Había muchos… incluido el problema de conseguir fondos, no sólo para Ash en Afganistán, sino para Juli en Attock, además de los diversos detalles que habría que tener en cuenta para que la historia de que el teniente Pelham-Martyn había sido enviado a hacer una excursión por el Sur antes de volver a Mardan fuera creíble. La reunión duró bastante tiempo, y sólo al caer la tarde los dos ingleses volvieron a Peshawar, mientras el afridi partía hacia el Este con su pony, hacia Attock.
Ash había cruzado el Rubicón y ahora sólo le quedaba contárselo a Anjuli, cosa que había postergado todo lo posible, para el caso de que no fuera necesario… ya que siempre existía la posibilidad de que Cavagnari, o quizás el comandante, cambiaran de idea en el último momento y cancelaran la aventura por considerarla demasiado peligrosa o impracticable, aunque también había existido la posibilidad de que Koda Dad la desaprobara.
Contárselo fue lo más difícil de todo. Aún más difícil de lo que pensaba Ash, porque Juli le suplicó que la llevara con él, insistiendo en que su lugar estaba a su lado ahora… máxime si él iba a estar en peligro, porque además de poder guisar para él y cuidarlo, su presencia serviría para eliminar sospechas, ya que «¿quién esperaría que un espía fuera acompañado por su esposa?». La idea misma era absurda y, por tanto, serviría para protegerlo.

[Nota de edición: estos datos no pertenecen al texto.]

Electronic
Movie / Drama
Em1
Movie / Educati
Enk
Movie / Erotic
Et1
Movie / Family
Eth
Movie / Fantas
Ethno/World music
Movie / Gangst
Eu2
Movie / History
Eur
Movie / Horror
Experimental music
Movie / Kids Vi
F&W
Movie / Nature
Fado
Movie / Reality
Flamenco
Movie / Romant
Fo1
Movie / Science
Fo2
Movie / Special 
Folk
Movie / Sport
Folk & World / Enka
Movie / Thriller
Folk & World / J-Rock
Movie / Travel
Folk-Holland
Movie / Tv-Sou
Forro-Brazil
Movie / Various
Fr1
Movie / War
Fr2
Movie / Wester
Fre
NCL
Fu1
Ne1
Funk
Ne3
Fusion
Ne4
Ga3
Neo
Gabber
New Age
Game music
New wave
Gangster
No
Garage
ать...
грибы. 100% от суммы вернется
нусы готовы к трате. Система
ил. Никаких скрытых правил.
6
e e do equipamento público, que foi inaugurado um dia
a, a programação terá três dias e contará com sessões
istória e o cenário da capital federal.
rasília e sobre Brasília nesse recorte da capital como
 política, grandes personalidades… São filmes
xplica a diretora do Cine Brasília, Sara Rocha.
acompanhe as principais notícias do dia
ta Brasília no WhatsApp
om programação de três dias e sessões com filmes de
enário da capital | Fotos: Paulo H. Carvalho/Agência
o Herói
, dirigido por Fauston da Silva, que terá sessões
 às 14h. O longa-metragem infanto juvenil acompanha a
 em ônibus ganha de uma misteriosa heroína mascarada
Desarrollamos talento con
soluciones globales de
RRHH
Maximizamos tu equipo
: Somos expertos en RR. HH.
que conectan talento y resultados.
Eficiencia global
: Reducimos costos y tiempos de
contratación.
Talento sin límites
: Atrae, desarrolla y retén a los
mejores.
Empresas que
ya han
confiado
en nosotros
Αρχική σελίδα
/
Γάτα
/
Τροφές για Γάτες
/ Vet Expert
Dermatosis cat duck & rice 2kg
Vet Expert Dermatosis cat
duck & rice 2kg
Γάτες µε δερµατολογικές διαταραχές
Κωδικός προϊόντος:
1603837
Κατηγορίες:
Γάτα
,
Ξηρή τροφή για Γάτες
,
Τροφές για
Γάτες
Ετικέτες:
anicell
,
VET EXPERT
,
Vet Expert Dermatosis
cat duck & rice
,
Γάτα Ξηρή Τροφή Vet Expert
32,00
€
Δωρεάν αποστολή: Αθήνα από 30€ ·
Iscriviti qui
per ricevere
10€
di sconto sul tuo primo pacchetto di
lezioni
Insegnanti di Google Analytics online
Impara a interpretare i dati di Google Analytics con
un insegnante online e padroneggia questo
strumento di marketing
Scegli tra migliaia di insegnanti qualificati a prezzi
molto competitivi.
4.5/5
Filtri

—Y yo aprendería a tirar —suplicó Anjuli—. Sólo debes enseñarme.
—Pero no sabes hablar bien el pushtu, querida mía.
—Aprenderé… ¡Aprenderé! Te prometo que aprenderé.
—No hay tiempo, amor mío, porque debo partir de inmediato; y si te llevara conmigo y no pudieras hablar libremente con las mujeres del lugar, comenzarían a hacer preguntas, y eso podría ser muy peligroso… tanto para nuestra seguridad como para el trabajo que debo hacer. Sabes que te llevaría conmigo si pudiera, pero no puedo, Larla; y sólo serán seis meses. Dejaré aquí a Gul Baz y estarás bien protegida al cuidado de la Begum; y… yo estaré mucho más seguro solo.
Este último argumento fue el que la persuadió, porque en el fondo de su corazón sabía que era cierto, y como estaba convencida de ello no volvió a rogar a Ash que la llevara, sino que sólo agregó:
—Entonces mi corazón irá contigo… Tráelo pronto de vuelta y a salvo.
Ash le aseguró que no debía temer por él. Pero, aunque trataba de no transmitir temor en sus palabras, su cuerpo le traicionaba. Aquella noche, cuando hicieron el amor, fue diferente de otras noches. Ash transmitía una sensación perturbadora de desesperación… casi como si tratara de aprovechar al máximo cada momento porque no habría un mañana.
La noche siguiente, cuando todos en la casa dormían y aún no había aparecido la luna, Ash salió sigilosamente por la puerta trasera del jardín de Fátima Begum y se dirigió hacia las colinas. Menos de doce horas más tarde había cruzado la frontera y desaparecido en Afganistán, tan por completo como una piedrecilla que cae en un profundo estanque.